Güç kullanma biçimi açısından karizmatik olarak değerlendirilen kişilerin; öz güveni yüksek, insanları etkileme gücüne sahip, hitabet yeteneği güçlü, risk almaktan kaçınmayan, astlarının istek ve beklentilerine önem veren, kendini takipçilerinin temsilcisi gören bir
kişiliğe sahip gibi özelliklerle nitelendiği söylenebilir.
Karizmatik liderlerin genellikle olağan dışı koşullarda ortaya çıktığı ve yerleşik normları yıkarak hareket etmelerinden ötürü davranışlarının sıradan görüntüleri ihlal ettiği kabul edilmektedir.
Bunlara ek olarak; bu tip kişilerin kendi inançları üzerinde güvenilir kişiler olmalarının anında, kendilerini doğaüstü amaç ve kadere sahip kişiler olarak gördükleri, izleyenlerin sadece kişiye saygı duymakla kalmadığı, aynı zamanda onları kahraman olarak putlaştırdıkları ileri sürülmektedir.

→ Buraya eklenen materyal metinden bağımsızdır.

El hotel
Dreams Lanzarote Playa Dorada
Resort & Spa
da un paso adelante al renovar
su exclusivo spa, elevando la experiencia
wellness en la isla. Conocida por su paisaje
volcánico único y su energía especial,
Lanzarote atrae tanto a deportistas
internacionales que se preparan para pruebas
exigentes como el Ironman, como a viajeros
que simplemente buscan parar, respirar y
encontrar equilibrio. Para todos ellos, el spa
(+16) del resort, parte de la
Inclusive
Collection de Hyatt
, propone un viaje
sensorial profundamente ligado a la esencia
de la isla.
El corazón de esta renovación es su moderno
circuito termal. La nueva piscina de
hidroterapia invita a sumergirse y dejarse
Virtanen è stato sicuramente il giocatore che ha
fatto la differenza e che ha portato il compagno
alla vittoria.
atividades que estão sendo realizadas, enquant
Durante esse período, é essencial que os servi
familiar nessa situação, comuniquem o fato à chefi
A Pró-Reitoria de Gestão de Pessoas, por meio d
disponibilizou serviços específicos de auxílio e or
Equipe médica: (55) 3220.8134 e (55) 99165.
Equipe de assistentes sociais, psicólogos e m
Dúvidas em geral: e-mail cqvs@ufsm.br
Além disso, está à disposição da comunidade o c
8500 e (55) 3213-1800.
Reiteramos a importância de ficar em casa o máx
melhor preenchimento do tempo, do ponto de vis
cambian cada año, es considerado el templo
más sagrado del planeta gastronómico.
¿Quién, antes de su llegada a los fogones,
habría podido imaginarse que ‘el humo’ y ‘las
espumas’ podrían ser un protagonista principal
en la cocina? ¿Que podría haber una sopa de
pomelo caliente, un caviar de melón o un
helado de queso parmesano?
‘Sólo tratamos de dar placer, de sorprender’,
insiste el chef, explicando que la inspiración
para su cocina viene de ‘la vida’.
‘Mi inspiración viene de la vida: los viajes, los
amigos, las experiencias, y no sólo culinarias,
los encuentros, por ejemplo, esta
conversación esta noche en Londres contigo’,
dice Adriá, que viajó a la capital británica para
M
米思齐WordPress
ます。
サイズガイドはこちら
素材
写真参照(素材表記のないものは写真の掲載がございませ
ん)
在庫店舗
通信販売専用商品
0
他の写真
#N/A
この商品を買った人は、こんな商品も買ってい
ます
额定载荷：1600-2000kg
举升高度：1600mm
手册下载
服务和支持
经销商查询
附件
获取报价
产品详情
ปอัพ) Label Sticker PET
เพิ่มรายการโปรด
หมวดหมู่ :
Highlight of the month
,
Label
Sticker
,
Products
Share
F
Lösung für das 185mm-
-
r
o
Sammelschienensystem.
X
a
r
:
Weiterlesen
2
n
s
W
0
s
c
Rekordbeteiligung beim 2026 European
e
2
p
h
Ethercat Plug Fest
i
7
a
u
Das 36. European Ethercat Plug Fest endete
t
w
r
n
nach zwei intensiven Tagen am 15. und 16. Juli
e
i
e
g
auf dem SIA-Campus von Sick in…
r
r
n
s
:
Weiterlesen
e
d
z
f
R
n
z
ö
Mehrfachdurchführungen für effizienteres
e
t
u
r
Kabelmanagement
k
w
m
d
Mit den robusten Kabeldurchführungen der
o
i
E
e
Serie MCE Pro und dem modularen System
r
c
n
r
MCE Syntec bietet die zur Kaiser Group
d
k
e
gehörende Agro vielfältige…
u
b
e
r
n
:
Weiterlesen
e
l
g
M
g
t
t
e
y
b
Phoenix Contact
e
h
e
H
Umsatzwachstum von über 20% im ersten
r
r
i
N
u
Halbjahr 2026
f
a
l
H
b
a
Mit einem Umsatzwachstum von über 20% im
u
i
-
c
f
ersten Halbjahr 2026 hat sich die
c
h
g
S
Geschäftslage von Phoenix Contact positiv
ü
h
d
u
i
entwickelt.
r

“Zehirleyici kişilik” olarak da nitelenen bu tarz liderlik, liderin takipçi ile ilişkilerini yıkıcı bir perspektiften irdelemekte; bir anlamda “kendini beğenmiş, başkalarını dinlemeyen, küçük gören, izleyicilerini başkalarının yanında küçümseyen, onlara saygı
duymayan lider tipine işaret etmektedir. Karizmatik liderlerin sahip
oldukları güç denetlenemediğinde yıkıcı olma eğiliminde oldukları ve söz konusu liderlik tipinin tam da bu noktada ortaya çıkan lider tipine denk geldiği ileri sürülmektedir.
Hırs, gurur, kendini beğenme gibi duyguların belirli ölçülerde insan gelişimi açısından faydalı hatta önemli bir gereksinim olduğu; ancak bu özelliklerin bireydeki varlığının ölçüyü aştığı taktirde bireyin hem kendisine hem de çevresine zarar verebilecek davranışlara yol açabildiği ileri sürülmektedir. Bu doğrultuda yöneticilerde belirli ölçüde gurur ve kendini beğenmenin kabul edilebileceği hatta bunun “karizma “olarak algılanabileceği ifade edilmektedir.
Bu bağlamda, karizmatik liderlerin yenik düşebileceği bir durum ve liderin sahip olduğu kişilik özellikleri ile birleştiğinde ortaya çıkabilecek bir sendromdan söz edilmektedir.
Güç Zehirlenmesi her ne kadar liderlerde olduğu ifade edilse de, Güç Zehirlenmesi her makama gelen kişide olması muhtemeldir.
Günün Sözü: “NE OLDUM DEĞİL, NE OLACAĞIM” DENMELİ.